(Data excerpts)
/---
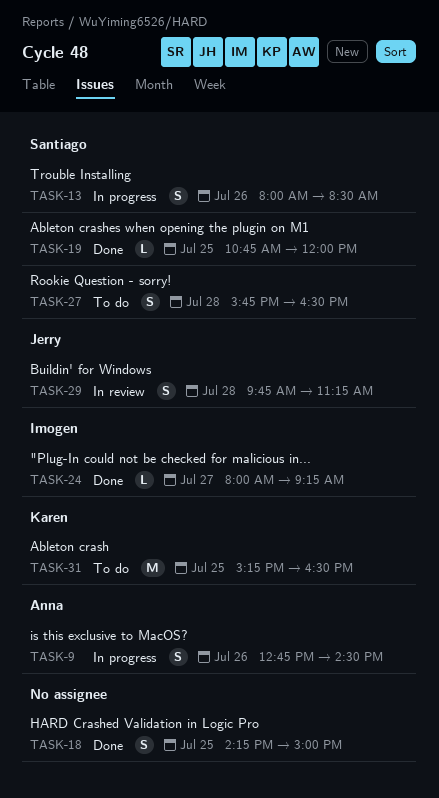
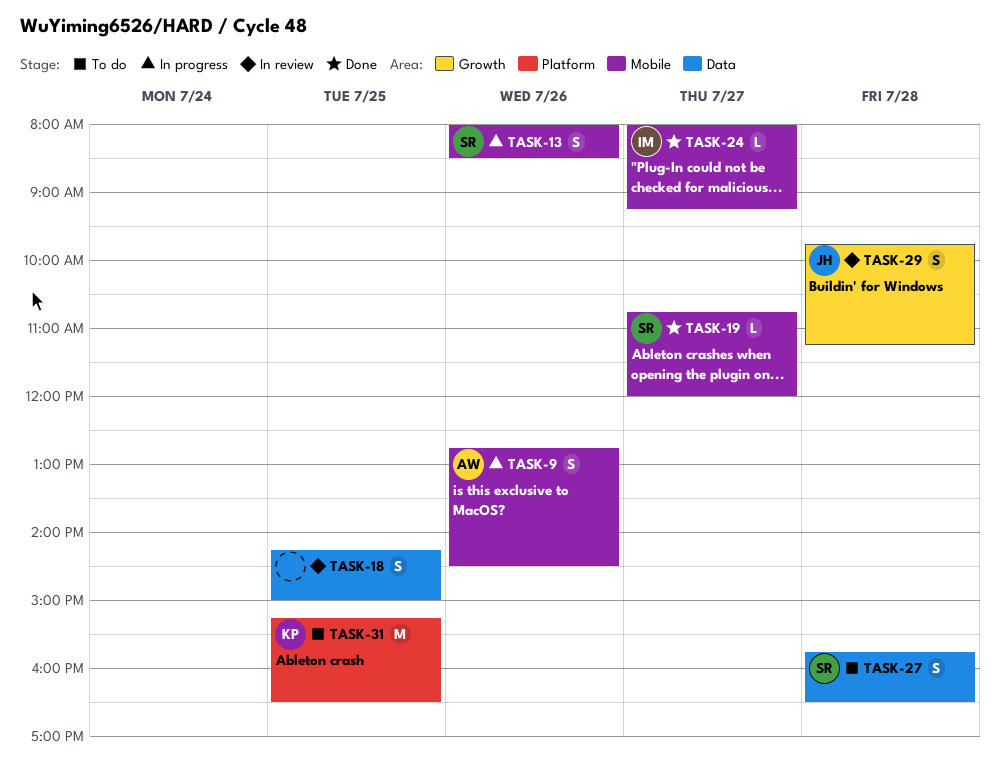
TASK-18, status: Done -> In review
TASK-19, day: Jul 25 -> Jul 27

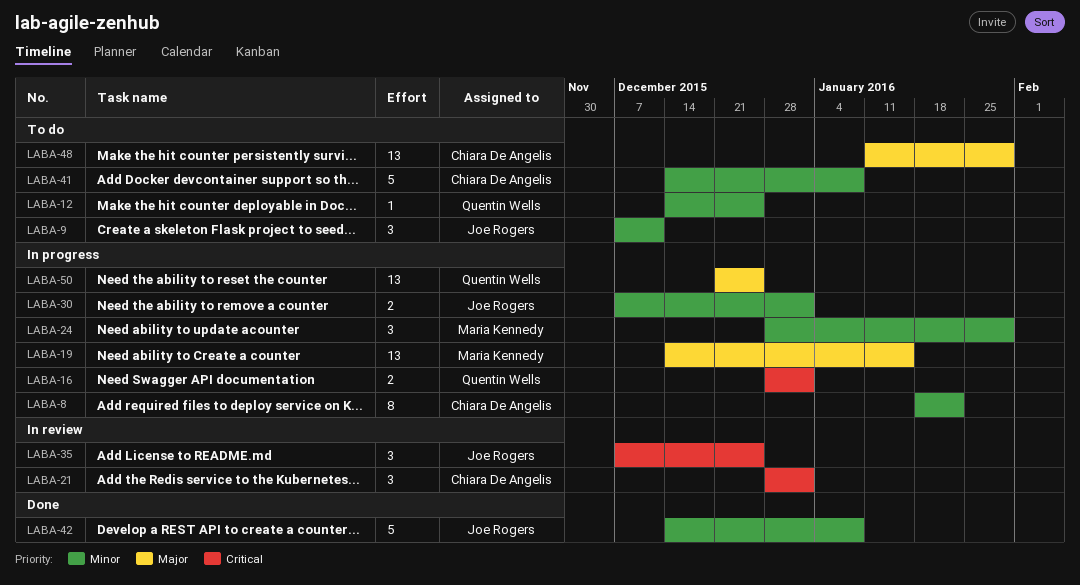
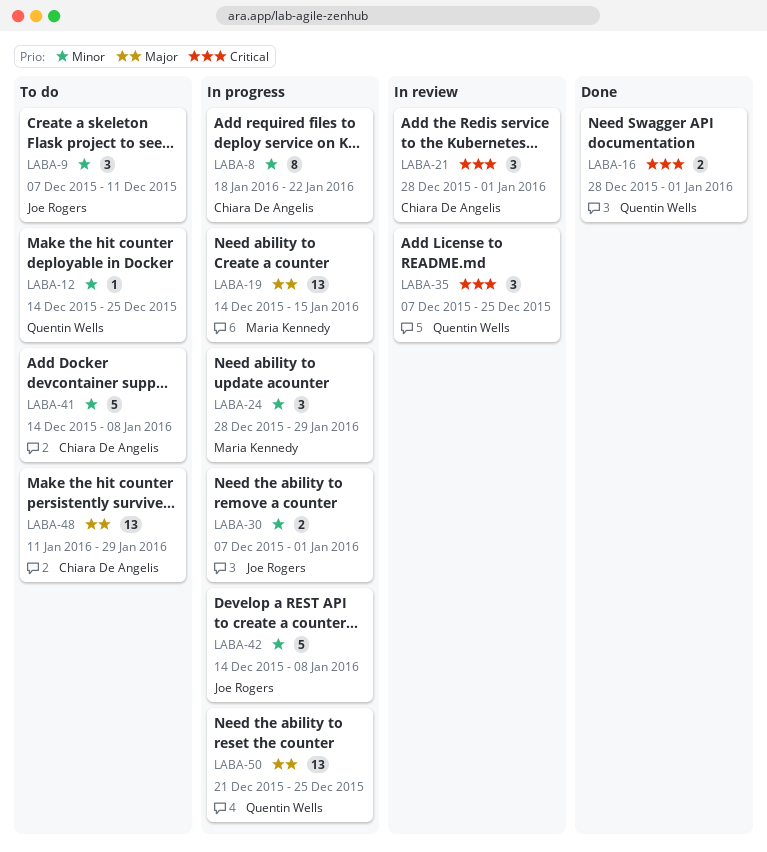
LABA-16, status: In progress -> Done
LABA-35, owner: Joe Rogers -> Quentin Wells
LABA-42, status: Done -> In progress

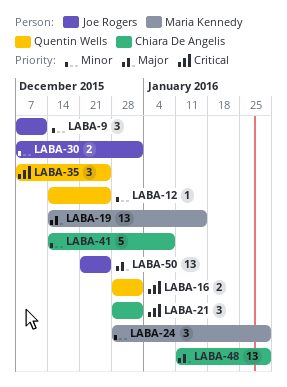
LABA-8: present -> none
LABA-42: present -> none
LABA-50, owner: Quentin Wells -> Joe Rogers

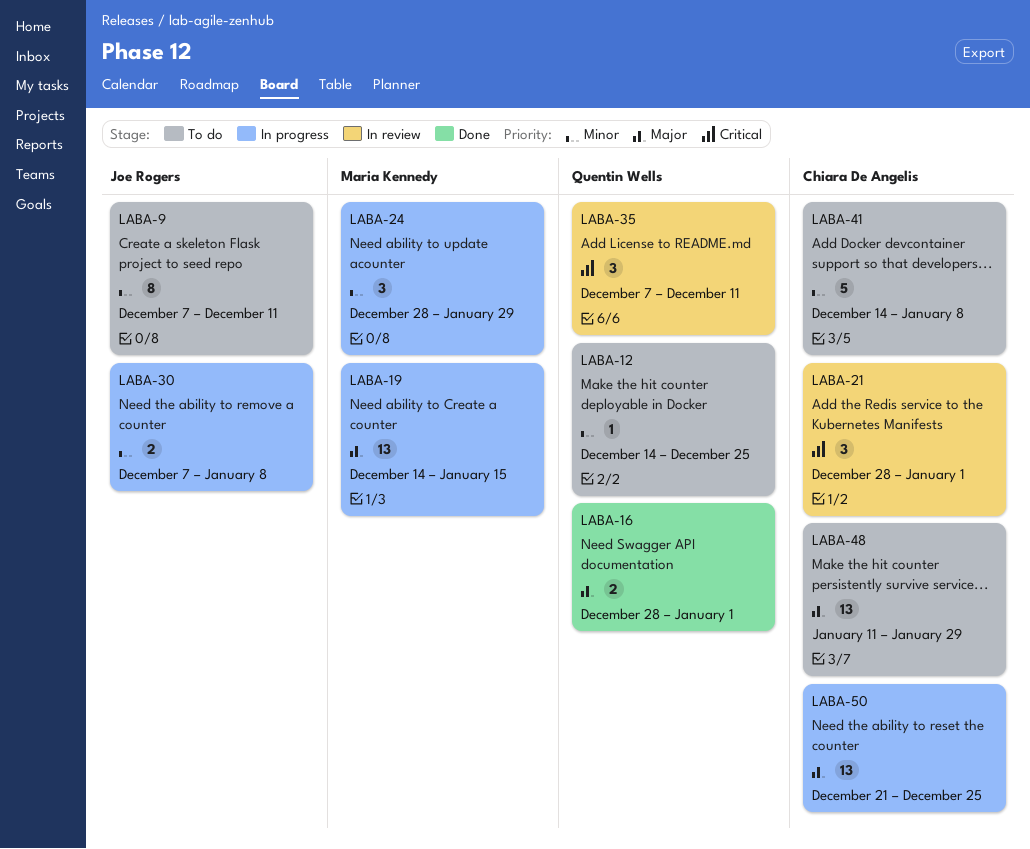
LABA-9, estimate: 3 -> 8
LABA-16, priority: Critical -> Major
LABA-30, due: Jan 1 -> Jan 8
LABA-35, due: Dec 25 -> Dec 11
LABA-50, owner: Joe Rogers -> Chiara De Angelis

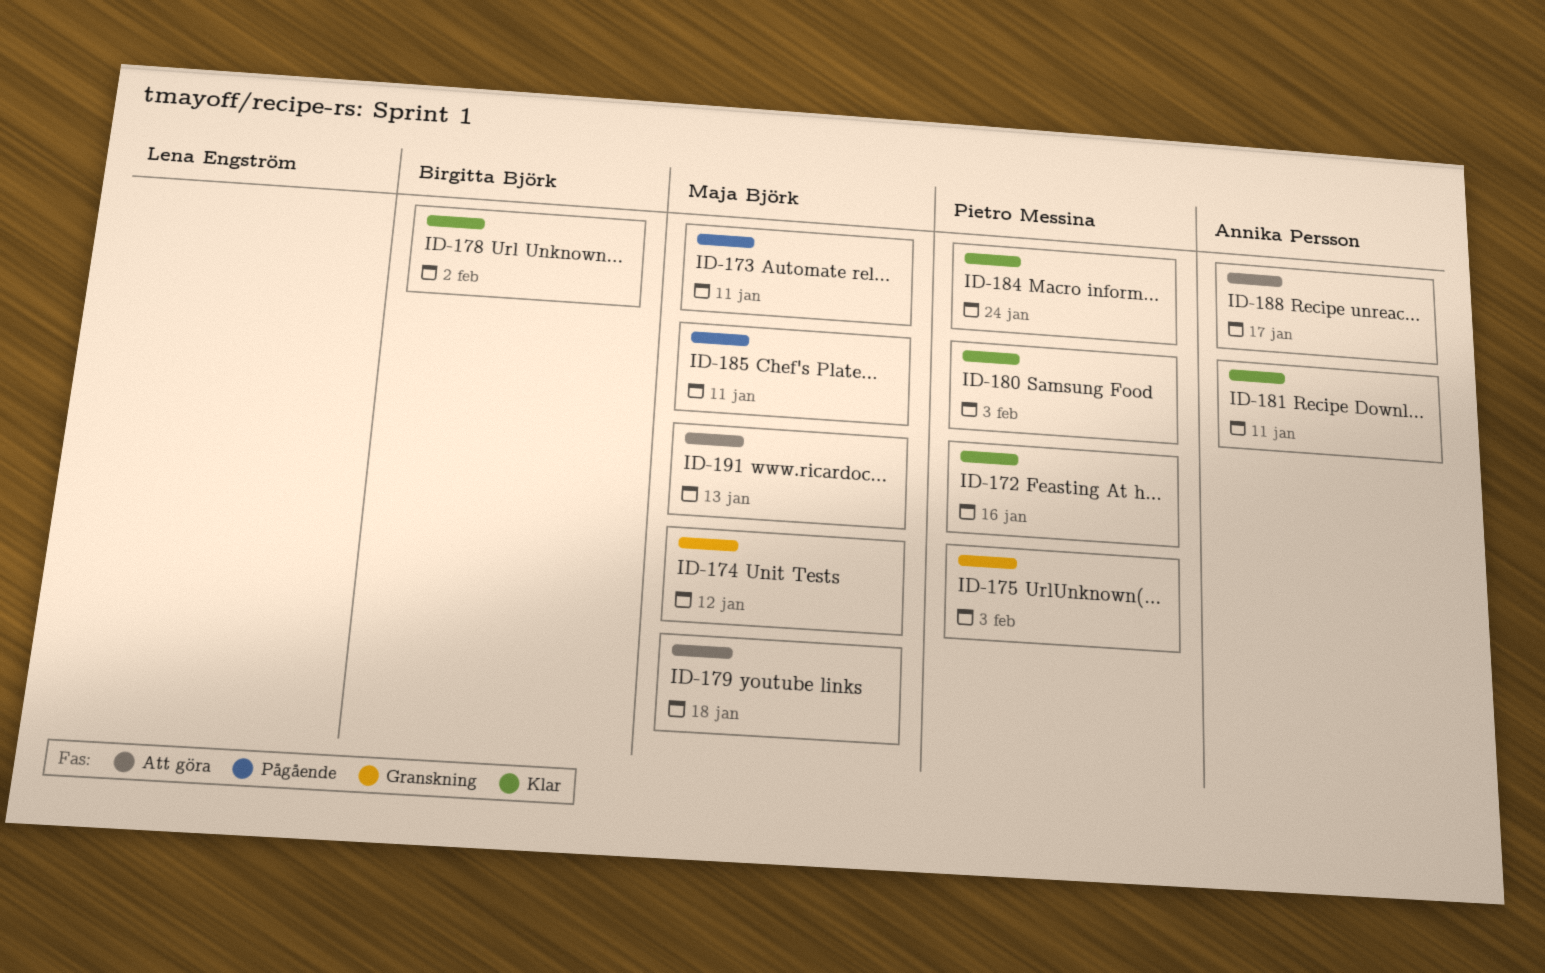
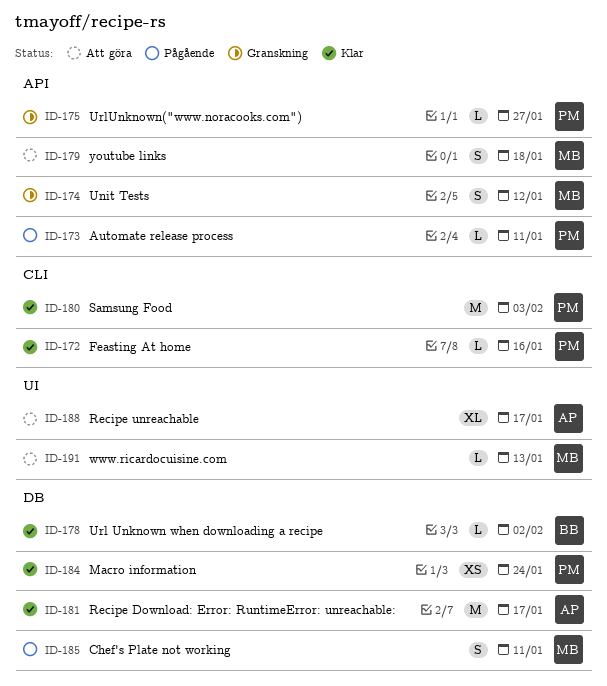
ID-173, owner: Maja Björk -> Pietro Messina
ID-175, due: Feb 3 -> Jan 27
ID-181, due: Jan 11 -> Jan 17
\---
● What to produce
Before duplicating, set the pictures aside; then output exactly the lines from the one with "LABA-9, estimate: 3 -> 8" through the end of the records, and only those.

● Exercise result
LABA-9, estimate: 3 -> 8
LABA-16, priority: Critical -> Major
LABA-30, due: Jan 1 -> Jan 8
LABA-35, due: Dec 25 -> Dec 11
LABA-50, owner: Joe Rogers -> Chiara De Angelis

ID-173, owner: Maja Björk -> Pietro Messina
ID-175, due: Feb 3 -> Jan 27
ID-181, due: Jan 11 -> Jan 17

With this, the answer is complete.